Must Be a Small Town

(re-run)

I went to my favorite beach town for 24 hours to get away from it all. The weather was foggy, the weeds in my yard were thick, and my two dogs were fighting.  But three thrift stores in Carmel had their end-of-the-month half-off sales yesterday, so who cared about the weather, the weeds and the little weirdo rescue dog picking fights with her bigger buddy?

On the way back from Carmel, I decided to swing into Ace hardware for a bag of potting soil. When I parked the car, I saw an Ace employee pouring a quart of oil under the hood of an old lady’s car while she stood next to him.

I must’ve looked surprised because when I got out of my car, the Asian woman said, “I’m an old woman, older than this car.”

I smiled.

“I’m 91, and you’re 19!” she called as I headed inside the store.

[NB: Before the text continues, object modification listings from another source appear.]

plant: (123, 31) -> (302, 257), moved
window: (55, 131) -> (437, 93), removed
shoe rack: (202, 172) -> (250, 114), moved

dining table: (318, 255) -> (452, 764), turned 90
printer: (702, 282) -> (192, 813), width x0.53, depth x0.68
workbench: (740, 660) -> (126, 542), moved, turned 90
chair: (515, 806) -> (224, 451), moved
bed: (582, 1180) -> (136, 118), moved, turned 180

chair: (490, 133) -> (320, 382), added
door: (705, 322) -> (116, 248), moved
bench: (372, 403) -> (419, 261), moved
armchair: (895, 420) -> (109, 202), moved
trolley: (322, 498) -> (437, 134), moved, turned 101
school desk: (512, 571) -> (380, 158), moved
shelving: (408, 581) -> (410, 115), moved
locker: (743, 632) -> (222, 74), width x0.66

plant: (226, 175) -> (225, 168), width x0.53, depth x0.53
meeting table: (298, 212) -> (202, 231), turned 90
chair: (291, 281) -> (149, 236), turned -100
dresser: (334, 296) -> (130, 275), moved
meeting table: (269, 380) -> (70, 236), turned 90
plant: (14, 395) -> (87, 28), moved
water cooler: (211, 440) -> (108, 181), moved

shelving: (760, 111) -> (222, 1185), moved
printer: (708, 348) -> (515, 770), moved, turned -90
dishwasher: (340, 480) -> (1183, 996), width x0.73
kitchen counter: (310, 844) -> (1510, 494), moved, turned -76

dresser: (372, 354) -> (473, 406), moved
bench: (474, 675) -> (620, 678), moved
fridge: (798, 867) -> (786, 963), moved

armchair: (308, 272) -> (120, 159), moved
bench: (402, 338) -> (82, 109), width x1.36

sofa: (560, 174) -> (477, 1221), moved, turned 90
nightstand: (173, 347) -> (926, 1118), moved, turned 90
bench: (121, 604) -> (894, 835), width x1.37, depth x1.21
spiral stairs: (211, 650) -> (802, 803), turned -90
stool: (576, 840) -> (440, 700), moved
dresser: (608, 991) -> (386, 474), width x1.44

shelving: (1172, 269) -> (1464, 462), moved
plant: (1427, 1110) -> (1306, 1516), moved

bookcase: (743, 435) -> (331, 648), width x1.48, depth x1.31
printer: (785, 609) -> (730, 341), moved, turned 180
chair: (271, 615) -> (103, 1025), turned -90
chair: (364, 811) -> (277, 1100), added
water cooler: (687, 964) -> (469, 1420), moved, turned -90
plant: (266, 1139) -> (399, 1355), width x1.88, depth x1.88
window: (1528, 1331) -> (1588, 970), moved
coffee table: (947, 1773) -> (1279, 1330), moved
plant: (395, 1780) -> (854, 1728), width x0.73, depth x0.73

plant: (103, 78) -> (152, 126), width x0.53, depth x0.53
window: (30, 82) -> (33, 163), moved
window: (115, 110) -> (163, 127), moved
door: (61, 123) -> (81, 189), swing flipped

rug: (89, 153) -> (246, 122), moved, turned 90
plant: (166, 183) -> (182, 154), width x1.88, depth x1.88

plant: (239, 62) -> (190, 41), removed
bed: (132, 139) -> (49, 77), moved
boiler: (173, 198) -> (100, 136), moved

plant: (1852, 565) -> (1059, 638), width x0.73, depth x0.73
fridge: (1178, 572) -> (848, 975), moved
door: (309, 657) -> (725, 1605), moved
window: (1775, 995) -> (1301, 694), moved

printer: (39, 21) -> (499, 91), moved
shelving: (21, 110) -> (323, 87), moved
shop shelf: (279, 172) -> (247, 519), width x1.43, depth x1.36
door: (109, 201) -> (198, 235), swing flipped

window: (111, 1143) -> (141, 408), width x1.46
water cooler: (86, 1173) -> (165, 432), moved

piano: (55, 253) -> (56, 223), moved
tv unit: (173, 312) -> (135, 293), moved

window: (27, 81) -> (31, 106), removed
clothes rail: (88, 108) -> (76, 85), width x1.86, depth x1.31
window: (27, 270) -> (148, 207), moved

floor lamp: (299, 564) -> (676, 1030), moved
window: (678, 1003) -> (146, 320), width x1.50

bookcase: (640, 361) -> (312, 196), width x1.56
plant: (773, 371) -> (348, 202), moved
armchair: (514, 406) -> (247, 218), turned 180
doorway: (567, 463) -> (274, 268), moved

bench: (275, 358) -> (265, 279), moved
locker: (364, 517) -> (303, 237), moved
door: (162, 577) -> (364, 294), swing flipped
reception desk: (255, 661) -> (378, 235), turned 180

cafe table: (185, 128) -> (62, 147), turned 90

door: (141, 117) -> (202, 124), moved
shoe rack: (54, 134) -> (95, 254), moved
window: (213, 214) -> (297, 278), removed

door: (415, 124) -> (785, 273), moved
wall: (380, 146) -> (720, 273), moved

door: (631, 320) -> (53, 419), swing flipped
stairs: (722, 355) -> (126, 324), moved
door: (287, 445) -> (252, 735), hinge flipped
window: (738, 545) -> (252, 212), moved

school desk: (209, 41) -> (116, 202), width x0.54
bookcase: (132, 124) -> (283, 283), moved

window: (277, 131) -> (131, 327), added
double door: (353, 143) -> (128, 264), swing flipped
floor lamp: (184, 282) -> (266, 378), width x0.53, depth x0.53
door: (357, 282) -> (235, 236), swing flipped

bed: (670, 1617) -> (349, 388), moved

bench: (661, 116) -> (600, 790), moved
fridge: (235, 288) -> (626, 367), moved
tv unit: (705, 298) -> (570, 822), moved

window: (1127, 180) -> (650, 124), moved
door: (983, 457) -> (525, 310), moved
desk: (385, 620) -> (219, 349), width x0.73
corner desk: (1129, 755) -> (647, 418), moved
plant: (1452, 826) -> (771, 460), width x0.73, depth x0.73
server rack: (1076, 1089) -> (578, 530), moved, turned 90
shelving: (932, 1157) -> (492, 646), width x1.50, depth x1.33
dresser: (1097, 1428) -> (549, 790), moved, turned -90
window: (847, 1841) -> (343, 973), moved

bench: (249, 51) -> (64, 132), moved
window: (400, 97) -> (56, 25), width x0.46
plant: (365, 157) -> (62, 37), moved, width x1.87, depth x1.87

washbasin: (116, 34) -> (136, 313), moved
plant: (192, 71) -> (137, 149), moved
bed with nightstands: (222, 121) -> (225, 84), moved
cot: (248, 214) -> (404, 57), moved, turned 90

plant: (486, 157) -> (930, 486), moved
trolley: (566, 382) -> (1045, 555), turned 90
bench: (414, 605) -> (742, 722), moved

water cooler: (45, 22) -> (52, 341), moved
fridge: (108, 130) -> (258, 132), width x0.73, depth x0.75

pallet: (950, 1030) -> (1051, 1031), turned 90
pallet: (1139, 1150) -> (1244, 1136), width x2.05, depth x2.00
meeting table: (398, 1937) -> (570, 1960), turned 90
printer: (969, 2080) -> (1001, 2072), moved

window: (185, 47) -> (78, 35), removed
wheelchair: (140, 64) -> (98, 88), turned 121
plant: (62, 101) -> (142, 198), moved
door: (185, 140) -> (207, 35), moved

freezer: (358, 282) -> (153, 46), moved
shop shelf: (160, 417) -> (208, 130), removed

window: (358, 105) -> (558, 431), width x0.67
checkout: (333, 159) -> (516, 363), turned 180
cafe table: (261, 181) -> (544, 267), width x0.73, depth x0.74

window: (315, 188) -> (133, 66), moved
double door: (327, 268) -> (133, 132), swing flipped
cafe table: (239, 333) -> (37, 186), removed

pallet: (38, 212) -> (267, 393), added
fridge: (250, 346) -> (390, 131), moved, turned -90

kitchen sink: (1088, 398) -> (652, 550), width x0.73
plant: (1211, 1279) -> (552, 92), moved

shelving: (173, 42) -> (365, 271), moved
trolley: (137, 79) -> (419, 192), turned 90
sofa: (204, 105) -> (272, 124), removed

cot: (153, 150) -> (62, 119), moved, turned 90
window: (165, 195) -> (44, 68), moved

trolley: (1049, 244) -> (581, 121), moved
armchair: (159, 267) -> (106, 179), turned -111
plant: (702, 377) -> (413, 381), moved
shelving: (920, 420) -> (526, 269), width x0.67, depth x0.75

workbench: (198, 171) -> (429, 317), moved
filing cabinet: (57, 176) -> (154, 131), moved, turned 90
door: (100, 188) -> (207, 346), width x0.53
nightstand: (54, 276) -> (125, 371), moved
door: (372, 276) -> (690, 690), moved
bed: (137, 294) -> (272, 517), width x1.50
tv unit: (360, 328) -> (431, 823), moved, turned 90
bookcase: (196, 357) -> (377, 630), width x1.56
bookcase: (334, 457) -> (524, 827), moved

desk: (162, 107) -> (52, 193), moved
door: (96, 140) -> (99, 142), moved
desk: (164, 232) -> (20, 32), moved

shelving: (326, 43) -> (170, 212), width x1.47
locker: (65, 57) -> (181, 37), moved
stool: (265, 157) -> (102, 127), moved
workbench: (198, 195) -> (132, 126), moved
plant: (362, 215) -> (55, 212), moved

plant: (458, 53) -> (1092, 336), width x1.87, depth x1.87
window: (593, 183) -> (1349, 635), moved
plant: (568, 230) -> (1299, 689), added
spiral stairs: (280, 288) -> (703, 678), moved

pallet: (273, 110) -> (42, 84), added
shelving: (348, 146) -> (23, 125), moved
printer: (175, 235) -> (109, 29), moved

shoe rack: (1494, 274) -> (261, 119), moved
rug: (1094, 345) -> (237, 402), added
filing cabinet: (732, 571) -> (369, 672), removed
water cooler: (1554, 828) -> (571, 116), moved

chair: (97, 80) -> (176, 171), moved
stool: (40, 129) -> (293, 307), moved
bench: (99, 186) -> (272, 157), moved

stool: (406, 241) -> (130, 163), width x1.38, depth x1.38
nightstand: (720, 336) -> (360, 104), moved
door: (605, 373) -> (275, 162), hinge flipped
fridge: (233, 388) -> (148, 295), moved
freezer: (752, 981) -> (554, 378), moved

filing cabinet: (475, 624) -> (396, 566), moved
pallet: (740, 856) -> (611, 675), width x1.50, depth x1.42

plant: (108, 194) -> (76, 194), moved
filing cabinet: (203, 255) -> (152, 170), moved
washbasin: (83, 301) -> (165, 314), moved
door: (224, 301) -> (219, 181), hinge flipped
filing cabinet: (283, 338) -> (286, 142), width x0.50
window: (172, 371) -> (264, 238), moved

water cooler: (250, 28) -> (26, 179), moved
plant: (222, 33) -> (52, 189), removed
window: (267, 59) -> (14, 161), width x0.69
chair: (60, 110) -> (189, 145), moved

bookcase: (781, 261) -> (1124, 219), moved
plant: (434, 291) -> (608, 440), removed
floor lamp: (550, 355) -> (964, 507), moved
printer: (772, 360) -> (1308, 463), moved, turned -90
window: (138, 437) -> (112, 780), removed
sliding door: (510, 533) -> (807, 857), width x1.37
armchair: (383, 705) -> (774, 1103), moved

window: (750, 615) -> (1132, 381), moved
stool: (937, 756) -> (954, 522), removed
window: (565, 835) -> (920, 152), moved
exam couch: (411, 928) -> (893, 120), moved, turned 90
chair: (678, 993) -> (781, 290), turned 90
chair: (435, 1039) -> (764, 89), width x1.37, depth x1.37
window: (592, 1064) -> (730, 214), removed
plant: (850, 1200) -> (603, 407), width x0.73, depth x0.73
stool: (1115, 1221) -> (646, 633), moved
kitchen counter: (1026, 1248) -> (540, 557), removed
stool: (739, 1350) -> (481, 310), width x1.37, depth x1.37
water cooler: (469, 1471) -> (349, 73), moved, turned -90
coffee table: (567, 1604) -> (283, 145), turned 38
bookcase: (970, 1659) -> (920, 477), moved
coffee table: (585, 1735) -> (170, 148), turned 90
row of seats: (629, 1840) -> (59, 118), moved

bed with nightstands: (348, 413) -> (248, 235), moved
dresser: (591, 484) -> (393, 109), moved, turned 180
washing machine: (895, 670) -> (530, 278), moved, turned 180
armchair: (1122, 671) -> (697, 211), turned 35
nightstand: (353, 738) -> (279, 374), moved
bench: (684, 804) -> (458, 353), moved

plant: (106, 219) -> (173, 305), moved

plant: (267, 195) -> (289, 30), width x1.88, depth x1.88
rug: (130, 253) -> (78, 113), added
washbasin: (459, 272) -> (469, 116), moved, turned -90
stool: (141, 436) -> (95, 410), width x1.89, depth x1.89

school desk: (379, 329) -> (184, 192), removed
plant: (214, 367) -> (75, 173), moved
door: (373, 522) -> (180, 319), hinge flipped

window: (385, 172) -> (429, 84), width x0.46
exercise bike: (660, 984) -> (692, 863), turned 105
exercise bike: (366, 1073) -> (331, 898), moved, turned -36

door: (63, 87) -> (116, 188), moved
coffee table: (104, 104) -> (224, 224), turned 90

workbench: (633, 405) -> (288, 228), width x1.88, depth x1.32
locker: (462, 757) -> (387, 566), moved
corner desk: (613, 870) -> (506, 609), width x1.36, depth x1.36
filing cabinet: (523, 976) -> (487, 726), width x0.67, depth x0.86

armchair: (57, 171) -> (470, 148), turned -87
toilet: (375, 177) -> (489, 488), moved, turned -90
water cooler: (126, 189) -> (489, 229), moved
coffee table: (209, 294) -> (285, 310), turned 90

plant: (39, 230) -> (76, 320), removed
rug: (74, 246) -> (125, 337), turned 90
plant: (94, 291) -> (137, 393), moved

“I’m not 19, I’m 62,” I said, “and I love you!”

“You’re 26, and I’m an old lady,” she said.

Everything’s relative.  Yes, I dye my hair, so to the old Asian woman, I looked young.

I wrestled the huge bag of organic soil onto a cart and wheeled it up to the check-out  counter. Here came the old woman, cutting in line.

“Hello again,” I said. “I’ll just pay for my potting soil and get out of here. I have to drive back to the Bay Area.””

“You are strong and smart,” the old woman said. “S and S.”

“You are my new favorite person,” I said.

The old woman didn’t get the joke, but the guy in front of me in line chuckled.

Back in the parking lot, as I wrestled with my huge bag of heavy soil and made three attempts to get it into the car so the hatch would shut, I thought about the old lady and how young I seemed to her.

Everything’s relative. I am sure I didn’t look young to the kid putting oil in her car.  He is a small-town worker.  Nobody would help an old lady put oil in her car where I live most of the time, at least I’ve never seen it happen.

That’s why I like going down to my beach town. It’s a change of scenery, it’s another planet, and it’s the last small town, where young employees help old ladies, and where old ladies pile on the compliments to soil-purchasing strangers, especially if they’re thirty years younger.